As of yesterday anybody arriving in England from a ‘red list’ country is required to quarantine in a government-approved hotel for a period of 10 days at a cost of £1,750 for a single person.

Anyone who refuses to quarantine in a hotel faces a fine of up to £10,000 and is then made to cough up the original £1,750 on top.

Nadine Houghton, GMB national officer, said yesterday: ‘If you’ve got people getting off planes from the red list countries, then being crammed into areas with passengers who aren’t going into quarantine – and staff as well – you’ve failed at the first hurdle.

‘Our members working at Heathrow, the ground and security staff, have been raising concerns about this for two weeks now. Heathrow just isn’t safe at the moment.’

A spokesperson for the airport has now urged ministers to ensure there are ‘adequate resources and effective processes’ in place to reduce the delays. As many as 8,000 passengers a day could be at risk in the current system.

Checks carried out to identify if a passenger has arrived from a ‘red list’ country are estimated to double the standard arrival time to 15 minutes per person.

The Heathrow spokesperson said: ‘Our key concern remains the ability of Border Force to cope. Queues at the border in recent days of almost five hours are totally unacceptable.

‘Ministers need to ensure there is adequate resource and effective processes at the border to avoid compromising the safety of passengers and those working at the airport, which could necessitate the suspension of some arriving flights.’

The government’s ‘red list’ currently includes several popular holiday destinations, such as the United Arab Emirates, Portugal and Mauritius.

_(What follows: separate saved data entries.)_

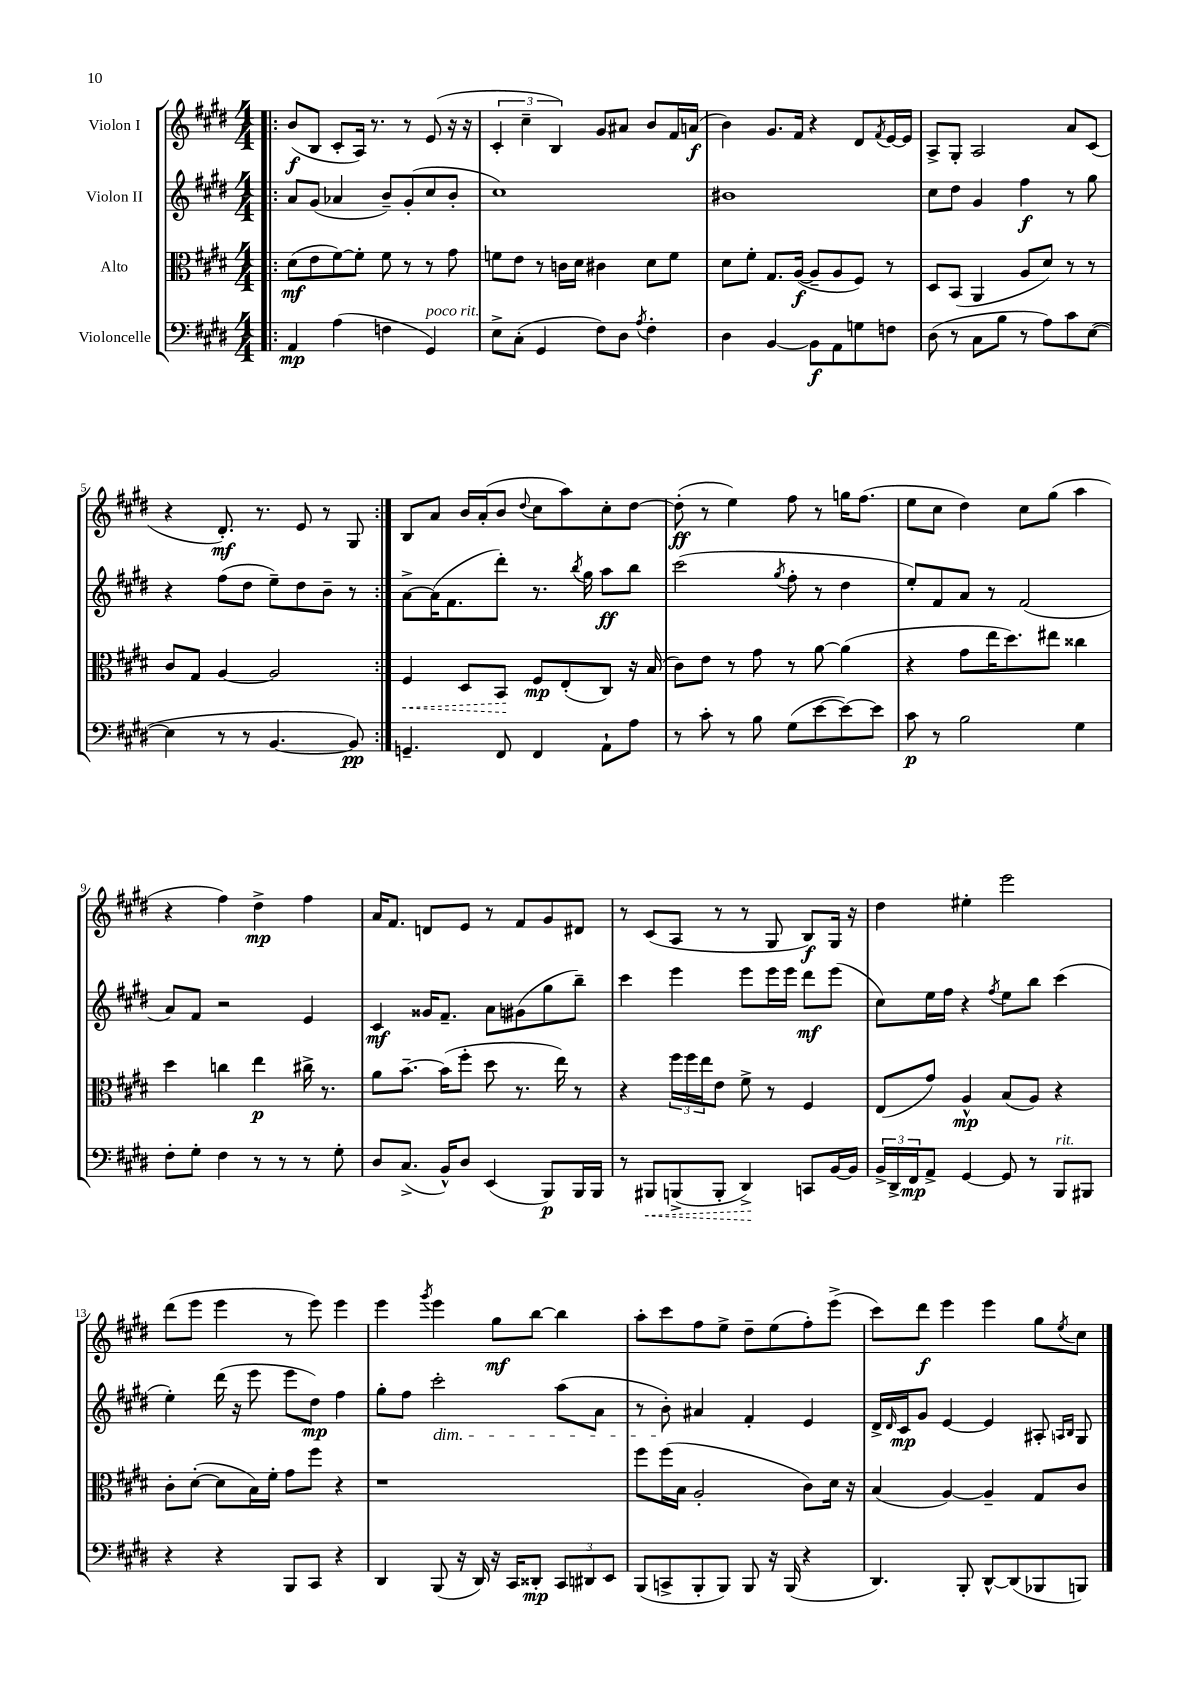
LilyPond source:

<<
\new StaffGroup <<
\new Staff = "s0" \with { instrumentName = "Violon I" } {
    \clef treble \key e \major \numericTimeSignature \time 4/4
    \repeat volta 2 { \bar ".|:" b'8\f( b8 cis'8-. a16) r8. r8 e'8( r16 r16 |
    \tuplet 3/2 { cis'4-. cis''4-- b4) } gis'8 ais'8 b'8 fis'16 a'16\f( |
    b'4) gis'8. fis'16 r4 dis'8 \acciaccatura { fis'8 } e'16~ e'16 |
    a8-> gis8-. a2 a'8 cis'8( |
    r4 dis'8.-.\mf) r8. e'8 r8 gis8 | }
    b8 a'8 b'16 a'16-.( b'8 \appoggiatura { dis''8 } cis''8 a''8) cis''8-. dis''8~ |
    dis''8-.\ff( r8 e''4) fis''8 r8 g''16 fis''8.( |
    e''8 cis''8 dis''4) cis''8 gis''8( a''4 |
    r4 fis''4) dis''4->\mp fis''4 |
    a'16 fis'8. d'8 e'8 r8 fis'8 gis'8 dis'8 |
    r8 cis'8( a8 r8 r8 gis8 b8\f) gis16 r16 |
    dis''4 eis''4-. e'''2 |
    dis'''8( e'''8 e'''4 r8 e'''8) e'''4 |
    e'''4 \acciaccatura { gis'''8 } e'''4 gis''8\mf b''8~ b''4 |
    a''8-. cis'''8 fis''8 e''8-> dis''8-- e''8( fis''8-.) e'''8->( |
    cis'''8) dis'''8\f e'''4 e'''4 gis''8 \acciaccatura { e''8 } cis''8 \bar "|." |
}
\new Staff = "s1" \with { instrumentName = "Violon II" } {
    \clef treble \key e \major \numericTimeSignature \time 4/4
    \repeat volta 2 { \bar ".|:" a'8 gis'8( aes'4 b'8--) gis'8-.( cis''8 b'8-. |
    cis''1) |
    bis'1 |
    cis''8 dis''8 gis'4 fis''4\f r8 gis''8 |
    r4 fis''8( dis''8 e''8--) dis''8 b'8-- r8 | }
    a'8~-> a'16( fis'8. dis'''8-.) r8. \acciaccatura { b''8 } gis''16 a''8\ff b''8 |
    cis'''2( \acciaccatura { gis''8 } fis''8-. r8 dis''4 |
    e''8-.) fis'8 a'8 r8 fis'2( |
    a'8) fis'8 r2 e'4 |
    cis'4\mf gisis'16 fis'8.-- a'8 gis'8( gis''8 b''8--) |
    cis'''4 e'''4 e'''8 e'''16 e'''16 dis'''8\mf e'''8( |
    cis''8) e''16 fis''16 r4 \acciaccatura { fis''8 } e''8 b''8 cis'''4( |
    e''4-.) dis'''16( r16 e'''8 e'''8 dis''8\mp) fis''4 |
    gis''8-. fis''8 cis'''2-.\dim a''8( a'8 |
    r8 b'8-.\!) ais'4 fis'4-. e'4 |
    dis'16-> \grace { dis'16 } cis'16\mp gis'8 e'4~ e'4 ais8-. \grace { a16 b16 } gis8 \bar "|." |
}
\new Staff = "s2" \with { instrumentName = "Alto" } {
    \clef alto \key e \major \numericTimeSignature \time 4/4
    \repeat volta 2 { \bar ".|:" dis'8\mf( e'8 fis'8~) fis'8-. fis'8 r8 r8 gis'8 |
    f'8 e'8 r8 c'16 dis'16 cis'4 dis'8 f'8 |
    dis'8 fis'8-. gis8. a16~\f( a8-- a8 fis8) r8 |
    dis8 b,8( a,4 a8 dis'8) r8 r8 |
    cis'8 gis8 a4~ a2 | }
    \once \override Hairpin.style = #'dashed-line fis4\< dis8 b,8\! fis8\mp e8-.( cis8) r16 b16( |
    cis'8) e'8 r8 gis'8 r8 a'8~ a'4( |
    r4 gis'8 e''16 dis''8.) eis''8 cisis''4 |
    dis''4 c''4 e''4\p cis''16-> r8. |
    a'8 b'8.~-- b'16( fis''8-. dis''8 r8. e''16) r8 |
    r4 \tuplet 3/2 { fis''16 fis''16 e''16 } e'8 fis'8-> r8 fis4 |
    e8( gis'8) a4-^\mp b8( a8) r4 |
    cis'8-. dis'8~-.( dis'8 b16) fis'16-. gis'8 fis''8 r4 |
    r1 |
    fis''8 fis''16( b16 a2-. cis'8) dis'16 r16 |
    b4( a4~) a4-- gis8 cis'8 \bar "|." |
}
\new Staff = "s3" \with { instrumentName = "Violoncelle" } {
    \clef bass \key e \major \numericTimeSignature \time 4/4
    \repeat volta 2 { \bar ".|:" a,4\mp a4( f4 gis,4^\markup { \italic "poco rit." }) |
    e8-> cis8-.( gis,4 fis8) dis8 \acciaccatura { a8 } fis4-. |
    dis4 b,4~ b,8\f a,8 g8 f8 |
    dis8( r8 cis8 b8 r8 a8) cis'8 e8~( |
    e4 r8 r8 b,4.~ b,8\pp) | }
    g,4.-- fis,8 fis,4 a,8-! a8 |
    r8 cis'8-. r8 b8 gis8( e'8~ e'8~) e'8 |
    cis'8\p r8 b2 gis4 |
    fis8-. gis8-. fis4 r8 r8 r8 gis8-. |
    dis8 cis8.->( b,16-^) dis8 e,4( b,,8\p) b,,16 b,,16 |
    r8 \once \override Hairpin.style = #'dashed-line bis,,8\< b,,8->( b,,8-. dis,4->\!) c,8 b,16~ b,16 |
    \tuplet 3/2 { b,16-> dis,16-> fis,16\mp } a,8-> gis,4~ gis,8 r8 b,,8^\markup { \italic "rit." } bis,,8 |
    r4 r4 b,,8 cis,8 r4 |
    dis,4 b,,8( r16 dis,16) r16 cis,16 disis,8-.\mp \tuplet 3/2 { cis,8 dis,8 e,8 } |
    b,,8( c,8-> b,,8-. b,,8) b,,8 r16 b,,16( r4 |
    dis,4.) b,,8-. dis,8~-^ dis,8( bes,,8 b,,8) \bar "|." |
}
>>
>>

Dave Wiltshire, Secretary of the All Trades Unions Alliance, said: ‘It is not just a question of speaking up for workers’ safety at Heathrow, it is a question of doing something about it.

‘The GMB and other unions such as Unite should tell Heathrow and the government that unless the safety of their members is guaranteed they will stop work and put an end to the whole system.

‘The whole system of hotel quarantine is a form of internment in which people are stuck in their rooms and can’t leave them unless flanked by a security guard who, no doubt, will not have any protection.

‘The TUC and major trade unions have said that workers’ safety is a major concern. They should take action or assume responsibility for whatever happens.’